* **Assignment**: Retype the lines below word for word, leaving the pictures out of your answer.

* **Records for this task**:
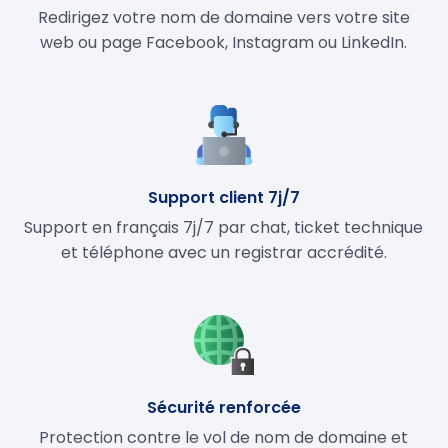
Redirigez votre nom de domaine vers votre site
web ou page Facebook, Instagram ou LinkedIn.
Support client 7j/7
Support en français 7j/7 par chat, ticket technique
et téléphone avec un registrar accrédité.
Sécurité renforcée
Protection contre le vol de nom de domaine et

* **Answer box**:
Redirigez votre nom de domaine vers votre site
web ou page Facebook, Instagram ou LinkedIn.
Support client 7j/7
Support en français 7j/7 par chat, ticket technique
et téléphone avec un registrar accrédité.
Sécurité renforcée
Protection contre le vol de nom de domaine et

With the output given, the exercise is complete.